## TESTO DELLA PAGINA
__________________________________________________

Le Aquile volano alto in Inghilterra e giovedì, con una rapida deviazione verso Sud-Est, faranno tappa alla Motor Arena di Lublino, in Polonia, dove dovranno affrontare la prima gara di Conference League, contro la Dinamo Kiev, club dal passato sportivo illustre e dal presente tormentato, con la guerra in corso in Ucraina dal 2022. Il Crystal Palace sta invece vivendo un momento di splendore, con la conquista della Fa Cup nella finale contro il Manchester City, il successivo trionfo ai rigori contro il Liverpool nella Community Shield, il terzo posto in Premier e una striscia d’imbattibilità lunga diciotto gare. Un boom sensazionale, oscurato solo dall’amarezza del declassamento dall’Europa League alla Conference per questioni legate alle regole delle multiproprietà. Il boss del club londinese, John Textor, oltre ad avere nel suo portafoglio le quote del Palace, detiene infatti anche una percentuale del Lione e nonostante i disperati tentativi last minute di separare le due cose, l’11 agosto il Cas (Corte Arbitrale dello Sport, sede a Losanna, Svizzera) ha respinto il ricorso delle Aquile, ufficializzando la discesa nella terza coppa europea.

__________________________________________________

## DATI FORNITI
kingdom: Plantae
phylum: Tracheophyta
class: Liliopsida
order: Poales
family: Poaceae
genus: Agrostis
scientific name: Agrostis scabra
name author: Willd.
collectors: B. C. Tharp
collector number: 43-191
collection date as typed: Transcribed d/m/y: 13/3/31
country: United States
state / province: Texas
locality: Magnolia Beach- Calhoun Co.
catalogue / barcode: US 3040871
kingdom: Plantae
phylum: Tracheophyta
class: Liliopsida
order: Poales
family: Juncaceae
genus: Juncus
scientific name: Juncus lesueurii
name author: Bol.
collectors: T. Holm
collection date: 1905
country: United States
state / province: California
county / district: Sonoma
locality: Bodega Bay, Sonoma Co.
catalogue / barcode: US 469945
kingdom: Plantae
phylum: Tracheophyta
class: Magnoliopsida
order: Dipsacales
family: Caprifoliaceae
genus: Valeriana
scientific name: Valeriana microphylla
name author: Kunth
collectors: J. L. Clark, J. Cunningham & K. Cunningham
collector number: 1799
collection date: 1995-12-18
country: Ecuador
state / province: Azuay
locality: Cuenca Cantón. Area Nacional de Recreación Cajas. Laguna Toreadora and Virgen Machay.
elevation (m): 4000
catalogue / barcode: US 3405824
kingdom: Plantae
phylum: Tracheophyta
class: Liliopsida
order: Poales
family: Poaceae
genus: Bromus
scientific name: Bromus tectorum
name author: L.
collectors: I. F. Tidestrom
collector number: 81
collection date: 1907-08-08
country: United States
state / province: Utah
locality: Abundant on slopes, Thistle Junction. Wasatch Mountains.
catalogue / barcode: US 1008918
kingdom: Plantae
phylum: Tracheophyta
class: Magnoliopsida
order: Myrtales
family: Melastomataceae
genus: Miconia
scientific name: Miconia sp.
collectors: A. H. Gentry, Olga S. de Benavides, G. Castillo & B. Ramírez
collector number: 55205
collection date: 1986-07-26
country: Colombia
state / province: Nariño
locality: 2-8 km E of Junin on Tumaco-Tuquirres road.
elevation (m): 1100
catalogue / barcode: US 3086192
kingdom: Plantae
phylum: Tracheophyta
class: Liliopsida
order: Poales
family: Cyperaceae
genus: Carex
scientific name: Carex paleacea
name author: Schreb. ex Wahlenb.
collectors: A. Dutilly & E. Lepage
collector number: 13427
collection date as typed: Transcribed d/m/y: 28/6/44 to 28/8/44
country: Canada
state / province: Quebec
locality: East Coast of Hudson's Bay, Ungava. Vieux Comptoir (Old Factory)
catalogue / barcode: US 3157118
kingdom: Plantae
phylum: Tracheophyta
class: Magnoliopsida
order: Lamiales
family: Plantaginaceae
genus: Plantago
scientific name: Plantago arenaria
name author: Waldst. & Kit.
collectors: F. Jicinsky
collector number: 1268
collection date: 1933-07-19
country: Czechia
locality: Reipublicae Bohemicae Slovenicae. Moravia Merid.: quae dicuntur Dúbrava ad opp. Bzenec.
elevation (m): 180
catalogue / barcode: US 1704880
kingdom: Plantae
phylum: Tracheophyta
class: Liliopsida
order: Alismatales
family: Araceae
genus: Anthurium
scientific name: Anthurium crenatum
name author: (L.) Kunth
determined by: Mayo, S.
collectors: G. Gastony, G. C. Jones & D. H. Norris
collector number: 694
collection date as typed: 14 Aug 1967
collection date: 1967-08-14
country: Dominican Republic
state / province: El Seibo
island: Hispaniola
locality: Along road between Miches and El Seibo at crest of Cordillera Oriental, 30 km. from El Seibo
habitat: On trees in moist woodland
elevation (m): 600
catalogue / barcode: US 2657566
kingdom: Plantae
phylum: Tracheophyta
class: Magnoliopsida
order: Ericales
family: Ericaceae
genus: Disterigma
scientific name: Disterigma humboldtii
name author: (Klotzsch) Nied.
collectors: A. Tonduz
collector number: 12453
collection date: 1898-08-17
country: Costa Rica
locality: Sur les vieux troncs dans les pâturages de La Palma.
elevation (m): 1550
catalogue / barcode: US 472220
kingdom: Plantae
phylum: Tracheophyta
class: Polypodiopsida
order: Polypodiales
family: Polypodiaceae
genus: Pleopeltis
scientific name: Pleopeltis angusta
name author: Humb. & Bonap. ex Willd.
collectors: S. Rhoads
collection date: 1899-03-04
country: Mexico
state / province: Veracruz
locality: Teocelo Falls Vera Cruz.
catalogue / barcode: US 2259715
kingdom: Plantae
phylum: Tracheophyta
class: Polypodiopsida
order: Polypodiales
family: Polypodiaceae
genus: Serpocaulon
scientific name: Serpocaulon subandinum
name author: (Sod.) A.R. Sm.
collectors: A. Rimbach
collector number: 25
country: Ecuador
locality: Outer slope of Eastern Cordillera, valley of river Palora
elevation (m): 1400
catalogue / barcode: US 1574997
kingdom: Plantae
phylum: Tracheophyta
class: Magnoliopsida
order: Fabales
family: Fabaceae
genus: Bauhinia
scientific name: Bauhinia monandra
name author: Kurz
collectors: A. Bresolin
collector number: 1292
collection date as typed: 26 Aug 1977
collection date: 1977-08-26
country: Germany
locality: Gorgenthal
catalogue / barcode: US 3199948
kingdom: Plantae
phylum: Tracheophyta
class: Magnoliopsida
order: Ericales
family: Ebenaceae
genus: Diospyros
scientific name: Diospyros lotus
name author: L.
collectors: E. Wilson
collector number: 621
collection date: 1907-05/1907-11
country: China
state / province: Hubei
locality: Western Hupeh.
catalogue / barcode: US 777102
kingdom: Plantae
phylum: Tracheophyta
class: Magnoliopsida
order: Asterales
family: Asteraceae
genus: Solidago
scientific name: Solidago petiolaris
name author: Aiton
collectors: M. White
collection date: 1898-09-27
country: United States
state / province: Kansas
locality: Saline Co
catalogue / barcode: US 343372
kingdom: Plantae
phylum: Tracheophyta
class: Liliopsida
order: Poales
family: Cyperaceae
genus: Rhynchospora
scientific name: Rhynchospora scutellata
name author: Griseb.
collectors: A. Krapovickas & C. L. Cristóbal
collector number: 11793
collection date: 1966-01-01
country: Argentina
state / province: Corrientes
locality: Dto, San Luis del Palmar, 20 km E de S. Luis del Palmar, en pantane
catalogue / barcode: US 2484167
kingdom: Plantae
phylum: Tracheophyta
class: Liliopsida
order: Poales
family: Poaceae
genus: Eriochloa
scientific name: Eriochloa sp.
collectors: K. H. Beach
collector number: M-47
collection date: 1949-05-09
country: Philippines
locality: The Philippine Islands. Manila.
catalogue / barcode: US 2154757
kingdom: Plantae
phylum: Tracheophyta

__________________________________________________

## CONSEGNA
Scrivi il seguito dell'articolo sul Crystal Palace in Conference League, partendo subito dopo l'ultima frase. Il materiale non ha alcun ruolo in questo lavoro.

## RISPOSTA
La delusione è stata metabolizzata in fretta. Il Palace è il portabandiera della sfida dei “peones” – in Inghilterra si fa per dire – ai big della Premier. Il neopromosso Sunderland è quinto. Il Bournemouth, guidato dallo spagnolo Andoni Iraola, è sesto. Le Aquile, dopo il 2-1 rifilato sabato scorso al Liverpool, hanno conquistato la copertina di mezzo mondo. L’austriaco Oliver Glasner, 51 anni, è il tecnico del momento. Dopo il trionfo ai rigori nella finale di Europa League contro i Rangers, l’ex coach dell’Eintracht Francoforte ha voltato pagina ed è sbarcato in Inghilterra. Il suo calcio è fondato su principi solidi: difesa di ferro, rapide verticalizzazioni, sfruttamento cinico dell’arma del contropiede. Glasner se ne infischia dei dati divenuti nell’ultimo decennio il Santo Graal, a cominciare dal possesso palla: bada al sodo. I numeri che contano, per lui, sono quelli dei gol segnati e dei punti in classifica. Il resto è noia.